SEAL Team Six Hunt the Scorpion(49)
No answer. The front wall was too high to climb, so he pushed past some low shrubs and descended along the side. The property ended at the beach, where gentle waves washed across the sand. A second door sat in the middle of the back wall. No bell or buzzer there, either, so he hoisted himself up, put his foot on the knob, and climbed over, past palm trees that rattled overhead. The lights were on in the oval pool. Someone had left a white towel and an old issue of Us magazine by one of the lounge chairs.
It struck Crocker as a strange place for two professional colleagues to spend the night. Seemed more fitting for a romantic vacation.
Doubts started to stalk him. As he peered through the patio window he tried to remember precisely when he had spoken to Holly last and what they had discussed. There wasn’t much to see—modern living room furniture, a vase filled with peacock feathers, a fireplace that opened to both sides of the house.
The patio door wasn’t locked, so he slid it open and stepped in.
Saw a light and heard murmuring voices from inside.
This was starting to remind him of a movie scene where the husband returns home unexpectedly to find another man sleeping with his wife.
Holly would never do that.
Right?
He followed the light and voices up two steps and stopped. His heart seemed to be beating in his throat.
He tried to prepare himself. Took a deep breath.
What if I find them together? What will I do then?
He blocked out these thoughts and concentrated instead on the sounds: a rumble of waves crashing in the background, the low murmur of voices from the room. Bracing himself, he entered. The light came from a lamp on the far side of the bed. The sheets and coverlet had been pulled aside but the bed was empty. The murmuring sound was coming from a television on the opposite wall. He looked for signs of Holly and saw an open lipstick on the dresser alongside the white-handled brush she always carried in her purse, a pair of her running shoes on the floor.
She’s still here!
Where?
Turning, he crossed along the front of the house through a long kitchen and dining area to a hallway on the far end.

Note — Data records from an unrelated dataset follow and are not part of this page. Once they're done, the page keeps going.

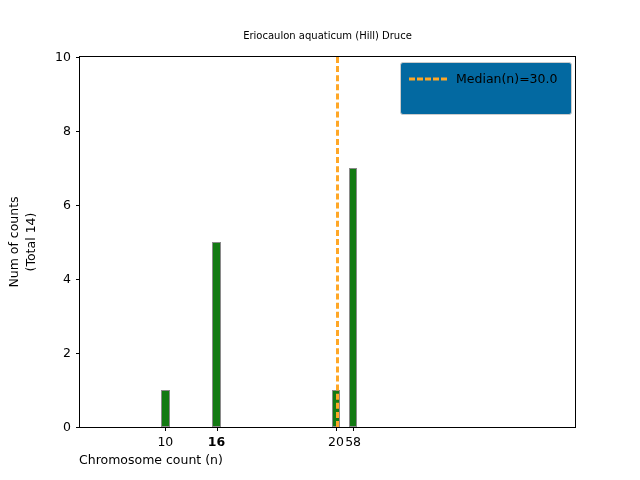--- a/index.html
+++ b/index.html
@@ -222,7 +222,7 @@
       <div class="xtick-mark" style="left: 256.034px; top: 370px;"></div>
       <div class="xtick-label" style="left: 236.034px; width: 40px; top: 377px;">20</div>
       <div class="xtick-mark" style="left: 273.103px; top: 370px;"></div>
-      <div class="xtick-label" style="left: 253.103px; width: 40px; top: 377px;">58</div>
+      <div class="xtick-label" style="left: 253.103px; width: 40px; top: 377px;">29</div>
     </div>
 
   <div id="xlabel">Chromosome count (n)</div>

The bathroom door was open, the toilet inside running.
One door at the end of the hall; another behind him. He opened the one ahead and entered, let his eyes adjust to the darkness. The place was a mess—clothes, men’s shoes, and papers strewn across the floor, the sheets pulled off a bed, a chair turned over. The dresser drawers emptied.
Crocker pulled aside the curtains so the moonlight streamed in and quickly confirmed that there was no one in the room.
His heart beating wildly, he spun and doubled back to the front of the house. Alarms were going off in his head.
A faint bluish light spilled out the bottom of the door. He clenched his fists and entered.
The first thing he noticed was the light from the desk lamp filling the small rectangular room with strange shadows. Next, his eyes focused on a single bed. In the folds of the covers Crocker saw a shiny object he identified as a six-inch kitchen knife.
Then he noticed a pool of blood on the floor near the desk. Stepping past the bed, he saw a man’s body lying facedown. The back of his head had been blasted off, indicating an exit wound.
Instinctively, Crocker felt for an artery on his neck to confirm that he was dead. No pulse.
Lifting the body under the shoulders, he turned it over carefully.
It didn’t resemble Brian Shaw or anyone else he recognized. Poor fellow looked to be a local—dark skin, hair, and eyes, a couple of days’ growth of beard.
Crocker set the body back down, relieved and unsettled—relieved that his worst fears hadn’t been confirmed, unsettled because he realized that something equally terrible had happened. A man had been killed, and Holly and Brian were missing.
He wanted to run and find her but had no idea where to go.
He also felt violated.
Nobody touches my wife and gets away with it. No one!
The whoop-whoop-whoop of the helicopter blades still echoed in his head as he sat in a comfortable leather chair in Ambassador Saltzman’s office. Air-conditioned air tickled his nose. He wanted to sneeze but caught himself. The ambassador sat behind his desk speaking into a cordless phone.
Crocker had remained in Sirte the previous night with a group of Canadian soldiers who worked the scene. Canucks, they called themselves. Good guys who loved the North African weather but missed their girlfriends back home. All the female residents of the city were hiding, they reported as they gathered evidence from the house, searched the area, and set up local roadblocks, all in a frenzy.
They’d come up with practically nothing. The deceased man in the house turned out to be the caretaker, a Libyan engineering student named Ali ak-Riyyad, twenty-one years old. The owners had fled to Morocco before the war and hadn’t returned. When friends and family members weren’t using the place, they rented it to visitors.